According to Frank Leibly, co-founder of StarROMS, Inc., “By providing a legal source of games to work with their hardware, we’re helping to establish and legitimize this fledgling industry. The legal standard for selling a commercial product is that there needs to be a compelling and substantial legal use for your product. If you’re trying to sell classic gaming related products for use with pirated ROMS, you have a problem.”
Not only does a company such as StarROMs provide a legal source of content for commercial products, but it also legitimizes the MAME project, to which StarROMs is a donor. With approximately 50,000 registered users on their site, StarROMs certainly does show that there is interest in playing classic games, even when they come from just a single company.

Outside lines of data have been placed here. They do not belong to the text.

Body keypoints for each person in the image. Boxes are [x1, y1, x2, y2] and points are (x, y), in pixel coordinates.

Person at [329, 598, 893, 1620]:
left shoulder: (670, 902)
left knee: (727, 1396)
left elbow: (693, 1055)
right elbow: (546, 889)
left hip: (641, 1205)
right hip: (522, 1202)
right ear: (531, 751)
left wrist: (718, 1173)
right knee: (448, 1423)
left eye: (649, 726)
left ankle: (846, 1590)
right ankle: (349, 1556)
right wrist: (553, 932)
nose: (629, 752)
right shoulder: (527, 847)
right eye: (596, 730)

One company making use of StarROMs content and MAME technology to enhance its own product is Dream Authentics. Dream Authentics builds custom video game systems, placing a game-quality PC into an arcade-style cabinet of the customer’s choice and configuring it specifically for playing games with one of their game engine products. The buyer can also place their other game systems into the cabinet and choose which they want to use (Nintento, Playstation, X Box, and so on) with the touch of a single button.
Dream Authentics, according to President and CEO Rick Barretto, approached the MAME developers and requested that a special version of MAME be created that is only capable of playing StarROMs content since StarROMs offers the only legal commercial MAME content. The MAME developers obliged. When a customer requests this feature be included, MAME and the StarROMs games are pre-loaded before the cabinet is shipped for no extra cost–Dream Authentics only charges for the custom cabinets, not the custom software included within it. (You are not limited on a Dream Authentics machine to the software that comes with it. At the core of the cabinet is a full computer running Microsoft Windows XP. Anything that can be installed under XP normally can be installed on the system inside the cabinet.)

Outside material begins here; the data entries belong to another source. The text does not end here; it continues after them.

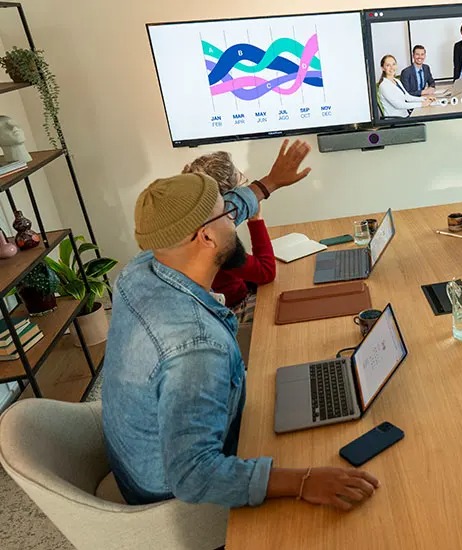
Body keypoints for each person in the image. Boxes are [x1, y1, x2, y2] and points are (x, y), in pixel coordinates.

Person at [103, 139, 380, 511]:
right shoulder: (196, 346)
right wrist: (302, 480)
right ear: (206, 237)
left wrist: (269, 183)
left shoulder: (142, 267)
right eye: (225, 216)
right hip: (167, 493)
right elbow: (193, 476)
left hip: (138, 452)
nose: (234, 219)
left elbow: (231, 205)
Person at [182, 151, 274, 317]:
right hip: (232, 309)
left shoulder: (191, 226)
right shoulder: (216, 239)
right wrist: (256, 219)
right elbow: (266, 272)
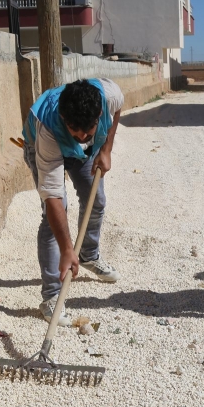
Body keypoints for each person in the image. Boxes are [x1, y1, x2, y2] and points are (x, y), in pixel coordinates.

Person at [22, 78, 123, 326]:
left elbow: (118, 108)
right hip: (44, 147)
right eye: (74, 131)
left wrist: (106, 149)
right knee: (53, 217)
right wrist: (67, 248)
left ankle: (88, 255)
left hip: (83, 154)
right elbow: (53, 196)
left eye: (87, 132)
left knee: (95, 199)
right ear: (65, 119)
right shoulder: (48, 129)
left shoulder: (109, 95)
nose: (80, 136)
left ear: (99, 114)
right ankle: (51, 296)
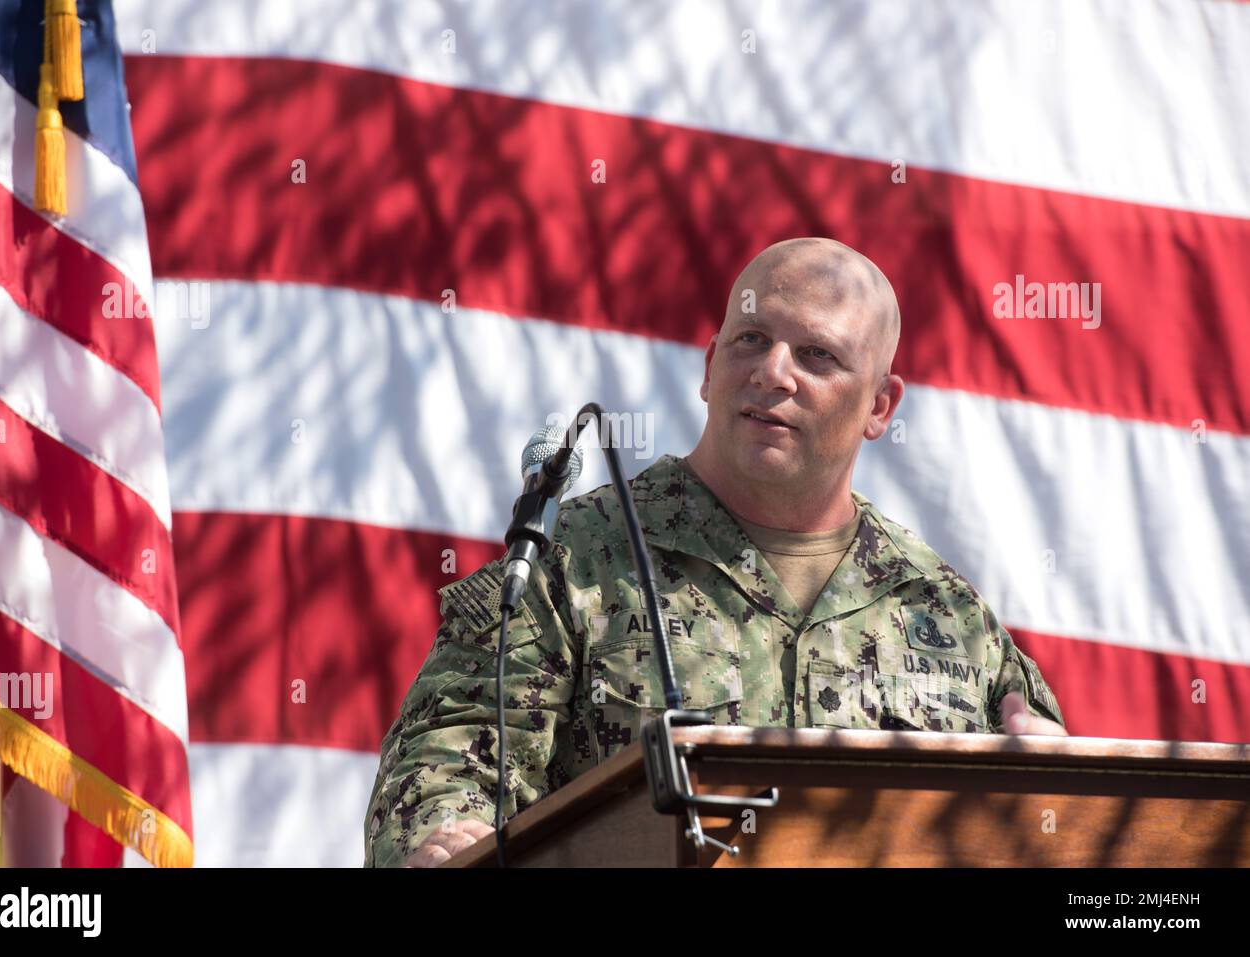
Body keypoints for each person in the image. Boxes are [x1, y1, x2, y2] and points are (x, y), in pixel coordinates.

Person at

When asked how being able to include classic game content through MAME affects sales, Barretto answered, “I think people know that our cabinets are PC-based and MAME-compatible so they are comfortable with the fact that our cabinets can play any StarROMs title or any other PC based game on the planet. I think this just gives them a little more comfort that we really know what we are doing (with our cabinet and electronic designs) and know what they want in an ultimate personal game cabinet.”
Understandably, Barretto adds that DreamAuthentics hopes StarROMs will be able to acquire the rights to more titles in the future. Such an accomplishment would not only give StarROMs more games to offer its customers, but would give DreamAuthentics a larger package of classic games to include with its cabinets. If he could choose particular classic games for StarROMs to add to their list, they would include the favorites: the Tron games, Pac Man, Donkey Kong, and others.
Ultimately, MAME is an example of the open source ecosystem in action. The software has created a paying market for properly licensed content, to the point that third party companies partner with those who have the licenses in order to offer that content as well. MAME also, in a way, functions a bit as a game history museum. Without the efforts of the Dumping Project there are games that would have been completely lost in the mists of time. Many may not have missed them, but even today the game industry is still young with room for “firsts.” It would be a shame to have lost a bunch of the original “firsts” from collective memory.